* SUPPLIED TEXT:
§

Similar to passenger cars, beginning in March 1970 motorcycles were issued  white-on-blue  base plates with an embossed 71 expiration year in the lower left corner, and a sticker box with an embossed border in the lower right corner.  Of course, there was only room for the state abbeviation MD., which was located at the bottom center.  The serial dies were made shorter than in previous years to accommodate these features along the bottom of the plate.  The lower bolt holes were also moved inward to provide a place for the renewal sticker to go.  Plate dimensions were 4 1/2 inches by 8 1/2 inches; these bolt hole locations and plate dimensions continued unchaged through 2008. 

These plates were valid through March 1971 without stickers, and through March 1975 with stickers.  Stickers were the same as those used on all other plate types.  All plates in this period, regardless of when actually issued, contained the embossed 71 in the lower left corner.  Serial formats were initially 0000, x000, and 000x, as used in previous years.  However, this being a five-year plate, all of these formats were eventually exhausted.  Subsequent formats used on this base were xx00, followed by 00000..  Lead zeroes were not used on the all-numeric plates, but were used on the alpha-numeric plates. 

Regular motorcycles, 1976-1980

1976 motorcycle 1977 motorcycle 1980 motorcycle
(1980: Sallmen photo / plate)

Undated  red-on-white  motorcycle base plates were issued as a general replacement in March 1975 and were valid through March 1976 without stickers, and through March 1980 with stickers.  The base plate was of the same format as the previous base, except that it did not have an embossed year.  Non-motorcycle plates had the state name and sticker box relocated to the top of the plate, but these elements remained on the bottom of motorcycle plates in order to not interfere with the bolt slots.  Serial formats were initially 00000, then 000000, with no lead zeroes used.  Stickers were the same as used on other plate types. 

State-owned motorcycles not used by law enforcement agencies were issued regular motorcycle plates, since there was no state government motorcycle plate type at the time.  Plate number 42170 shown above is one such plate; see its registration card

Regular motorcycles, 1981-1987 (non-reflective)

1981 motorcycle 1986 motorcycle

Undated, painted  black-on-white  motorcycle base plates were issued as a general replacement in March 1980.  The plate design and the serial formats used were unchanged from the red-on-white base.  Unlike other types of plates, motorcycle plates continued to have fully-embossed sticker box borders, and the sticker box and the embossed state abbreviation continued to be located at the bottom of the plate.  This base was valid through March 1981 without stickers.  Stickers were applied for each annual registration period, through the period ending March 1986.  The last natural of this base was issued in January 1986 with a (March) 1986 annual expiration sticker.

§

* GOAL 1:
Answer these from the motorcycle plate history:
(a) What were the plate dimensions?
(b) What colors were the base plates issued in March 1975?
(c) In what month and year was the last natural of the black-on-white base issued?

§

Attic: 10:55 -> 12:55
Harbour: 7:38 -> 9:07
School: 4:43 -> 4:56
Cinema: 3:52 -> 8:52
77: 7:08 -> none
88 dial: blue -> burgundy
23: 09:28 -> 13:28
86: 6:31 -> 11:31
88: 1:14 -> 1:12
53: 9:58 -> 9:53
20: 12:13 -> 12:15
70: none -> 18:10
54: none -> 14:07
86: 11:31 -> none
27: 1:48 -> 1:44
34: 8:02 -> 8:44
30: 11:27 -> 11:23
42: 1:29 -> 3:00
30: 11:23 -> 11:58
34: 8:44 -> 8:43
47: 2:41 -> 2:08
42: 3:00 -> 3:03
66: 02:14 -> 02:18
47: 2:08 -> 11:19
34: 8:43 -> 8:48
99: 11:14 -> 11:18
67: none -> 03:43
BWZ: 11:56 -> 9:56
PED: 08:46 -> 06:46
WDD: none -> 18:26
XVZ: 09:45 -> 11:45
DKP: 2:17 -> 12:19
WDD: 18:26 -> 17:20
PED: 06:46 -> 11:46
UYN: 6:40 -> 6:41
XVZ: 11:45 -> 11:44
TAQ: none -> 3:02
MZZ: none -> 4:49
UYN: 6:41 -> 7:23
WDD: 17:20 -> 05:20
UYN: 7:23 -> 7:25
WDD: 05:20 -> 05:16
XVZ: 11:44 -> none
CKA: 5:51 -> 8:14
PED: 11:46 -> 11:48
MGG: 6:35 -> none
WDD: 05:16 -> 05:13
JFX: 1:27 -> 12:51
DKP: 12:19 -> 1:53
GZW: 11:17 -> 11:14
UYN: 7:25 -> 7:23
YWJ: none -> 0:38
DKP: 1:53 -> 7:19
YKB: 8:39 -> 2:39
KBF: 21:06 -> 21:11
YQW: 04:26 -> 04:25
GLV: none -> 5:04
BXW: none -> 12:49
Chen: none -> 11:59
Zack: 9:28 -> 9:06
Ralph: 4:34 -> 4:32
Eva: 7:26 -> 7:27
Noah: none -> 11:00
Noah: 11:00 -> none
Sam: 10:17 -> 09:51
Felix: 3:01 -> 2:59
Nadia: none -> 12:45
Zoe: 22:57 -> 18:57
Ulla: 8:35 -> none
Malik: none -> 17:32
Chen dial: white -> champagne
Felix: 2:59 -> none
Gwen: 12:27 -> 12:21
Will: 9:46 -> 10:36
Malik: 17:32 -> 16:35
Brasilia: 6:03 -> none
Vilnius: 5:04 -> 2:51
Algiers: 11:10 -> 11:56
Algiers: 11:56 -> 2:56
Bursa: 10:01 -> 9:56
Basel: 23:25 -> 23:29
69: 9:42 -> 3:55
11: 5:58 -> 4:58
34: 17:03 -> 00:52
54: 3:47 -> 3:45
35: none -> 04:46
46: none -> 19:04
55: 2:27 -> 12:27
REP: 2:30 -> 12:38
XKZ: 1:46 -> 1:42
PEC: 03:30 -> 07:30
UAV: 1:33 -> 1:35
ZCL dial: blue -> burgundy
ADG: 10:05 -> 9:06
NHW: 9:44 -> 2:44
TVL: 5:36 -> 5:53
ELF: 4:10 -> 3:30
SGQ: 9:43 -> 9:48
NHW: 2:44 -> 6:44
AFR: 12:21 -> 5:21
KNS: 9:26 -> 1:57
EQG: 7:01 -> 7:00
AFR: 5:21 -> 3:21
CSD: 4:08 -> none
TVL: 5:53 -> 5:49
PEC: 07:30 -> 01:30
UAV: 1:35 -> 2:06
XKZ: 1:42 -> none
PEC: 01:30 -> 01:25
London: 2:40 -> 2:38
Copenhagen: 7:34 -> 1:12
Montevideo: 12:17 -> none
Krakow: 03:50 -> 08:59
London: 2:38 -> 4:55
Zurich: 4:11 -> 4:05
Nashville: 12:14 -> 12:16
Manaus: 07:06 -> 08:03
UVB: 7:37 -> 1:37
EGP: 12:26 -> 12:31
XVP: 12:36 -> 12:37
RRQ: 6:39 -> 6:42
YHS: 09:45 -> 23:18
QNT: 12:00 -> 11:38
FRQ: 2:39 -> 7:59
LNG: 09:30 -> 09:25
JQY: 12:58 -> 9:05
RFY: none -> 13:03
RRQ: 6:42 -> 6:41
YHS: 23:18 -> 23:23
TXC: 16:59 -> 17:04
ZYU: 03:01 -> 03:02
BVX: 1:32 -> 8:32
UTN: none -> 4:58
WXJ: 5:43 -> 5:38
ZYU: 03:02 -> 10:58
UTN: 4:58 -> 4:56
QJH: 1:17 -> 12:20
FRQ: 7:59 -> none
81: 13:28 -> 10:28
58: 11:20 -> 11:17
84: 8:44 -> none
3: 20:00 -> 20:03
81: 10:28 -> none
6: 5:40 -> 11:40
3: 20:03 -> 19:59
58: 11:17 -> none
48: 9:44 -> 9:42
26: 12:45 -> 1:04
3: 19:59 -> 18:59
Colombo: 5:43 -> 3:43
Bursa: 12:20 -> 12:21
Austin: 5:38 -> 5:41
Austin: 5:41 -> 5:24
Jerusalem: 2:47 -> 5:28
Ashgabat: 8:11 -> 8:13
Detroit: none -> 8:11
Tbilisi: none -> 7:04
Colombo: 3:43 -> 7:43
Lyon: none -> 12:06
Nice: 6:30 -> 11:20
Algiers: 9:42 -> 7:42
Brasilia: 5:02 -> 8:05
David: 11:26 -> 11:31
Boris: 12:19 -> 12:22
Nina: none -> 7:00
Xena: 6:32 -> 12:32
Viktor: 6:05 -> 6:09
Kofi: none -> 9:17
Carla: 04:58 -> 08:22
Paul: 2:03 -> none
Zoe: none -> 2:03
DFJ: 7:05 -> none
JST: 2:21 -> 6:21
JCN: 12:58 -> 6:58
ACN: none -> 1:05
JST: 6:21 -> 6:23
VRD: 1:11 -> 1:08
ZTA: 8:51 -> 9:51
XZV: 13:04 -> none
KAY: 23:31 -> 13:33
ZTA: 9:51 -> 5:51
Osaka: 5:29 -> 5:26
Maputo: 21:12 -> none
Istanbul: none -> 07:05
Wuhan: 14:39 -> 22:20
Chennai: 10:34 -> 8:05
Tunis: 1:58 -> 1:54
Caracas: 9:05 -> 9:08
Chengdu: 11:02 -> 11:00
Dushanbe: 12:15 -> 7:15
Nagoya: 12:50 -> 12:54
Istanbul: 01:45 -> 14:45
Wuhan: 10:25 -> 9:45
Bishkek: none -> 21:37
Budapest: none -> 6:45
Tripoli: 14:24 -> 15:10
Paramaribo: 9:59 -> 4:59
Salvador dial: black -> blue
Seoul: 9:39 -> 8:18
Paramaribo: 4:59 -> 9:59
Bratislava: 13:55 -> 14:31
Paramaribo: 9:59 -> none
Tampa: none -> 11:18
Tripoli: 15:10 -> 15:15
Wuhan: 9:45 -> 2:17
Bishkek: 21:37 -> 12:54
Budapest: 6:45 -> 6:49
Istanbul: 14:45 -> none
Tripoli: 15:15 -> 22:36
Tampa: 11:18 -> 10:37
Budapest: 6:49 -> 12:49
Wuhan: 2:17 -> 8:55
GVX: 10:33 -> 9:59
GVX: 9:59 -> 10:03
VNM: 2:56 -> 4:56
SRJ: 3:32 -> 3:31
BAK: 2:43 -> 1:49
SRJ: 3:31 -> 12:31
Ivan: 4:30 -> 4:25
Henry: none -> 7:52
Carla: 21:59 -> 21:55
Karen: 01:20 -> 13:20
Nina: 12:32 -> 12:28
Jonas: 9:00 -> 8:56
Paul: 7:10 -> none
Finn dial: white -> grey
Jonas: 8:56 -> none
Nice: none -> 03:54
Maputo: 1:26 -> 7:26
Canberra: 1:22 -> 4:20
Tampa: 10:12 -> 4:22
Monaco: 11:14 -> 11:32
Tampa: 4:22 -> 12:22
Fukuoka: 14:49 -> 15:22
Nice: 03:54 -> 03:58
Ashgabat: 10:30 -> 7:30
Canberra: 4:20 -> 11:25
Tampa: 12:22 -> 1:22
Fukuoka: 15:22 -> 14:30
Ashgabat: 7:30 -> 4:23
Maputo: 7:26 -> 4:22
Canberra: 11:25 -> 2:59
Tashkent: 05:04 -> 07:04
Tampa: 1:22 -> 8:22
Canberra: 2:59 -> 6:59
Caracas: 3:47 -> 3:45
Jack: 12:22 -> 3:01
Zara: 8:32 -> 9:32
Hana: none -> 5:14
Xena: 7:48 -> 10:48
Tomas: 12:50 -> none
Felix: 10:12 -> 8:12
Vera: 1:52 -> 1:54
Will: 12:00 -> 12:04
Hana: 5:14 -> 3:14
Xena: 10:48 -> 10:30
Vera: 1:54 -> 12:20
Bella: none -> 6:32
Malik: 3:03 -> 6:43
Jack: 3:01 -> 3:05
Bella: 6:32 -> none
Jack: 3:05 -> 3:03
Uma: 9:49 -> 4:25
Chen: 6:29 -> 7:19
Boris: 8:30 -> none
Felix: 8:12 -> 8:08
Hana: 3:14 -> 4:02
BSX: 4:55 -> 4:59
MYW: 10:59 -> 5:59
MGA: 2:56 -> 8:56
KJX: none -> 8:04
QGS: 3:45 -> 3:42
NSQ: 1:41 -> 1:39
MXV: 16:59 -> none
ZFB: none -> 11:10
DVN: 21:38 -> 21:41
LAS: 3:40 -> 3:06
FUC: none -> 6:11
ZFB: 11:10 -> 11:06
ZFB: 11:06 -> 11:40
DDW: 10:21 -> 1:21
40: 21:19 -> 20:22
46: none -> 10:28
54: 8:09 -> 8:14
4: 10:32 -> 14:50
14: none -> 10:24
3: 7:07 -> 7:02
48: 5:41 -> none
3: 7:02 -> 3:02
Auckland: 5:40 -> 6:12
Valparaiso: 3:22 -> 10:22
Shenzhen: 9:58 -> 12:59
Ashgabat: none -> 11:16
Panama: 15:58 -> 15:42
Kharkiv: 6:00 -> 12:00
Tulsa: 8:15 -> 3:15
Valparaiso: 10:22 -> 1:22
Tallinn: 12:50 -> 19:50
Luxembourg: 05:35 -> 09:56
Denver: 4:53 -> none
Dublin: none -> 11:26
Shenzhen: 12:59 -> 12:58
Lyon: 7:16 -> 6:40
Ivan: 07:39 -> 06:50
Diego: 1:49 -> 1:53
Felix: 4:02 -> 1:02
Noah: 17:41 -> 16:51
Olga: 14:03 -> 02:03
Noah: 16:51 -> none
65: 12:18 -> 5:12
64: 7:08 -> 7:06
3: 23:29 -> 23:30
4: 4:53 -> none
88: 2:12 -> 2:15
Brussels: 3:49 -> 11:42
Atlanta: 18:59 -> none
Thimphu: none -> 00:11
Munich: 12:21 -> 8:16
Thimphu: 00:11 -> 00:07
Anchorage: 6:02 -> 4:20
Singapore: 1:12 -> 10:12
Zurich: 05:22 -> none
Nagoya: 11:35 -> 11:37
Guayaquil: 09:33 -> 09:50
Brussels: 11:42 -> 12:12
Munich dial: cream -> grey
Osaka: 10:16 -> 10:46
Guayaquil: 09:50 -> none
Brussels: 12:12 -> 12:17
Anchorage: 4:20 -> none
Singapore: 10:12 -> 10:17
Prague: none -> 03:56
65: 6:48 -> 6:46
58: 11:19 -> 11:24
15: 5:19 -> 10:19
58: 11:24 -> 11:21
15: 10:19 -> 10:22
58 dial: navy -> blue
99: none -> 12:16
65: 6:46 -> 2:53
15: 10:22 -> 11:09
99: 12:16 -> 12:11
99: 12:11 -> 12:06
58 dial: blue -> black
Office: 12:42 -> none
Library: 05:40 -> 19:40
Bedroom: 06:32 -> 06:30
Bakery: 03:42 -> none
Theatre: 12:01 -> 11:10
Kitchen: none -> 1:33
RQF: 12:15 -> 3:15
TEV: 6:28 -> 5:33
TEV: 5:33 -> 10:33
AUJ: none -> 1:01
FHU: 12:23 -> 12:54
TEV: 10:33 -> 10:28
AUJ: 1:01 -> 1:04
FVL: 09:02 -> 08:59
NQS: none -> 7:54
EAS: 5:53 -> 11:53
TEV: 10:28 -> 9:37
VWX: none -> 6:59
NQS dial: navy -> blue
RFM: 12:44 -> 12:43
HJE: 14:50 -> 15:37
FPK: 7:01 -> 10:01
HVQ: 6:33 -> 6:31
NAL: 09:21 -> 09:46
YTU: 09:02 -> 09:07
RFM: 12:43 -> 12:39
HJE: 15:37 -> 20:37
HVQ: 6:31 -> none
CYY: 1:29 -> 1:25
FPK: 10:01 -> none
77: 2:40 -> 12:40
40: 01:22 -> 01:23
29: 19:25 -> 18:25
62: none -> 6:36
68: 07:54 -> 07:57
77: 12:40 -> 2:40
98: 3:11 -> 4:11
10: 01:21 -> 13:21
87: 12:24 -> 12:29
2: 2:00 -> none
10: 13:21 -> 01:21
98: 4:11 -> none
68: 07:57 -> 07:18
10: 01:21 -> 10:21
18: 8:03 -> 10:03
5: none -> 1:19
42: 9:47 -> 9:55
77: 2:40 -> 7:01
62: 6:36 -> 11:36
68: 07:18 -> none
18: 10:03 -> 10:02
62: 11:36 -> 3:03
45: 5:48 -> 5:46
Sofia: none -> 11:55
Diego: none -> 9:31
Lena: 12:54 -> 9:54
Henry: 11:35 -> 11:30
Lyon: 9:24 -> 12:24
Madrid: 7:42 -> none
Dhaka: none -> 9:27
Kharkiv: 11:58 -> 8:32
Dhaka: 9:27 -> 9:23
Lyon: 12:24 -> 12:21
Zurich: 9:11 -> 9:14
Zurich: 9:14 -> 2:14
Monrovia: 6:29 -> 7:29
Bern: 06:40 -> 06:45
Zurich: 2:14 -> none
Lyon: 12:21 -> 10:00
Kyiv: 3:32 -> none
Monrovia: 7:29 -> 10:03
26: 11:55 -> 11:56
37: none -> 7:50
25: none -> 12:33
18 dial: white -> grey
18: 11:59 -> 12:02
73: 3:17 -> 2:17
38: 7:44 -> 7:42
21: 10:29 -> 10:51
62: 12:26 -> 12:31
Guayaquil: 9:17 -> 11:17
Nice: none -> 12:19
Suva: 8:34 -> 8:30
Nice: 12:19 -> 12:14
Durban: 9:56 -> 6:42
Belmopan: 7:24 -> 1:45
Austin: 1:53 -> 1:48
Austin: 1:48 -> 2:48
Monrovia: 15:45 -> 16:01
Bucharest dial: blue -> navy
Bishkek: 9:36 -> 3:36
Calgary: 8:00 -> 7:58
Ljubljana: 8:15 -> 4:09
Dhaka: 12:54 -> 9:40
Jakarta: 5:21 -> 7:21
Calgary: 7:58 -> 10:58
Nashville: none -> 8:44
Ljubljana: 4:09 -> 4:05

§

* GOAL 2: Please print the entries starting with the very first one and going on through the line with "Brasilia: 6:03 -> none", including both ends and nothing more.

* TASK RESULT 1:
(a) 4 1/2 inches by 8 1/2 inches
(b) Red-on-white
(c) January 1986

* TASK RESULT 2:
Attic: 10:55 -> 12:55
Harbour: 7:38 -> 9:07
School: 4:43 -> 4:56
Cinema: 3:52 -> 8:52
77: 7:08 -> none
88 dial: blue -> burgundy
23: 09:28 -> 13:28
86: 6:31 -> 11:31
88: 1:14 -> 1:12
53: 9:58 -> 9:53
20: 12:13 -> 12:15
70: none -> 18:10
54: none -> 14:07
86: 11:31 -> none
27: 1:48 -> 1:44
34: 8:02 -> 8:44
30: 11:27 -> 11:23
42: 1:29 -> 3:00
30: 11:23 -> 11:58
34: 8:44 -> 8:43
47: 2:41 -> 2:08
42: 3:00 -> 3:03
66: 02:14 -> 02:18
47: 2:08 -> 11:19
34: 8:43 -> 8:48
99: 11:14 -> 11:18
67: none -> 03:43
BWZ: 11:56 -> 9:56
PED: 08:46 -> 06:46
WDD: none -> 18:26
XVZ: 09:45 -> 11:45
DKP: 2:17 -> 12:19
WDD: 18:26 -> 17:20
PED: 06:46 -> 11:46
UYN: 6:40 -> 6:41
XVZ: 11:45 -> 11:44
TAQ: none -> 3:02
MZZ: none -> 4:49
UYN: 6:41 -> 7:23
WDD: 17:20 -> 05:20
UYN: 7:23 -> 7:25
WDD: 05:20 -> 05:16
XVZ: 11:44 -> none
CKA: 5:51 -> 8:14
PED: 11:46 -> 11:48
MGG: 6:35 -> none
WDD: 05:16 -> 05:13
JFX: 1:27 -> 12:51
DKP: 12:19 -> 1:53
GZW: 11:17 -> 11:14
UYN: 7:25 -> 7:23
YWJ: none -> 0:38
DKP: 1:53 -> 7:19
YKB: 8:39 -> 2:39
KBF: 21:06 -> 21:11
YQW: 04:26 -> 04:25
GLV: none -> 5:04
BXW: none -> 12:49
Chen: none -> 11:59
Zack: 9:28 -> 9:06
Ralph: 4:34 -> 4:32
Eva: 7:26 -> 7:27
Noah: none -> 11:00
Noah: 11:00 -> none
Sam: 10:17 -> 09:51
Felix: 3:01 -> 2:59
Nadia: none -> 12:45
Zoe: 22:57 -> 18:57
Ulla: 8:35 -> none
Malik: none -> 17:32
Chen dial: white -> champagne
Felix: 2:59 -> none
Gwen: 12:27 -> 12:21
Will: 9:46 -> 10:36
Malik: 17:32 -> 16:35
Brasilia: 6:03 -> none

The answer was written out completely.